> **Data shown**
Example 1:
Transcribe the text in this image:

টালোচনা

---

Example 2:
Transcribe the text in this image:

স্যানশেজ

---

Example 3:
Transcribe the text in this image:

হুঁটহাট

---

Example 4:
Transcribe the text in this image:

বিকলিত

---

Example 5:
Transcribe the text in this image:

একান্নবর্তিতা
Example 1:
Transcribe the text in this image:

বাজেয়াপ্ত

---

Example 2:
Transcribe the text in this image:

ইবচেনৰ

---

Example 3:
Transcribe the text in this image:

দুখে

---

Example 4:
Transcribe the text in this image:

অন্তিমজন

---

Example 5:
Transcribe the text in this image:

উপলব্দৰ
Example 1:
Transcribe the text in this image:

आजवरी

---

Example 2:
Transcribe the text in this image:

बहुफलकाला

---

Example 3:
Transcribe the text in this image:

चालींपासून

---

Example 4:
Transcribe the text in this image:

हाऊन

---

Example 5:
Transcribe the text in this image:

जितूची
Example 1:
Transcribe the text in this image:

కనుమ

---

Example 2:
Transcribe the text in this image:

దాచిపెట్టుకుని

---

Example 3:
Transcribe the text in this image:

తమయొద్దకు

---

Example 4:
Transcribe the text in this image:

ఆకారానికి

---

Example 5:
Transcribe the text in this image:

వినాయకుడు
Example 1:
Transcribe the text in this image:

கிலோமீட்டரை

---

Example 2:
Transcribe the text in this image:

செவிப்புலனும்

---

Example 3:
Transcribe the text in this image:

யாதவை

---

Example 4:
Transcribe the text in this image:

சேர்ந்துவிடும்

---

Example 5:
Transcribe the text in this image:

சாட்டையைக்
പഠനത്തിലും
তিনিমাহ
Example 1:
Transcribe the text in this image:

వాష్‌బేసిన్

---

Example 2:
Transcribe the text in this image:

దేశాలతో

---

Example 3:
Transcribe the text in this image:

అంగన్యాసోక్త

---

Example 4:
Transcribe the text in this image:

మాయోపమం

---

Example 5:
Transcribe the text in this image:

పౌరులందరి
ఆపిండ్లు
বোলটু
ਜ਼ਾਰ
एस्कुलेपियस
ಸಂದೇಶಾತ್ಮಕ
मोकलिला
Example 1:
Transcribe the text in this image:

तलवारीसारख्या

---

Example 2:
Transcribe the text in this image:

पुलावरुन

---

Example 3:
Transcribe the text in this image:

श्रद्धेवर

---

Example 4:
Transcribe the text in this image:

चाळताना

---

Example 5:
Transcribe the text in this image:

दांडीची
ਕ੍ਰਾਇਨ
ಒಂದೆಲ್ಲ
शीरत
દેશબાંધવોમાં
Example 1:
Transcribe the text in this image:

> **What is being asked**
Nothing but an exact copy of the records belongs in the answer.

> **Solution to this task**
Example 1:
Transcribe the text in this image:

টালোচনা

---

Example 2:
Transcribe the text in this image:

স্যানশেজ

---

Example 3:
Transcribe the text in this image:

হুঁটহাট

---

Example 4:
Transcribe the text in this image:

বিকলিত

---

Example 5:
Transcribe the text in this image:

একান্নবর্তিতা
Example 1:
Transcribe the text in this image:

বাজেয়াপ্ত

---

Example 2:
Transcribe the text in this image:

ইবচেনৰ

---

Example 3:
Transcribe the text in this image:

দুখে

---

Example 4:
Transcribe the text in this image:

অন্তিমজন

---

Example 5:
Transcribe the text in this image:

উপলব্দৰ
Example 1:
Transcribe the text in this image:

आजवरी

---

Example 2:
Transcribe the text in this image:

बहुफलकाला

---

Example 3:
Transcribe the text in this image:

चालींपासून

---

Example 4:
Transcribe the text in this image:

हाऊन

---

Example 5:
Transcribe the text in this image:

जितूची
Example 1:
Transcribe the text in this image:

కనుమ

---

Example 2:
Transcribe the text in this image:

దాచిపెట్టుకుని

---

Example 3:
Transcribe the text in this image:

తమయొద్దకు

---

Example 4:
Transcribe the text in this image:

ఆకారానికి

---

Example 5:
Transcribe the text in this image:

వినాయకుడు
Example 1:
Transcribe the text in this image:

கிலோமீட்டரை

---

Example 2:
Transcribe the text in this image:

செவிப்புலனும்

---

Example 3:
Transcribe the text in this image:

யாதவை

---

Example 4:
Transcribe the text in this image:

சேர்ந்துவிடும்

---

Example 5:
Transcribe the text in this image:

சாட்டையைக்
പഠനത്തിലും
তিনিমাহ
Example 1:
Transcribe the text in this image:

వాష్‌బేసిన్

---

Example 2:
Transcribe the text in this image:

దేశాలతో

---

Example 3:
Transcribe the text in this image:

అంగన్యాసోక్త

---

Example 4:
Transcribe the text in this image:

మాయోపమం

---

Example 5:
Transcribe the text in this image:

పౌరులందరి
ఆపిండ్లు
বোলটু
ਜ਼ਾਰ
एस्कुलेपियस
ಸಂದೇಶಾತ್ಮಕ
मोकलिला
Example 1:
Transcribe the text in this image:

तलवारीसारख्या

---

Example 2:
Transcribe the text in this image:

पुलावरुन

---

Example 3:
Transcribe the text in this image:

श्रद्धेवर

---

Example 4:
Transcribe the text in this image:

चाळताना

---

Example 5:
Transcribe the text in this image:

दांडीची
ਕ੍ਰਾਇਨ
ಒಂದೆಲ್ಲ
शीरत
દેશબાંધવોમાં
Example 1:
Transcribe the text in this image:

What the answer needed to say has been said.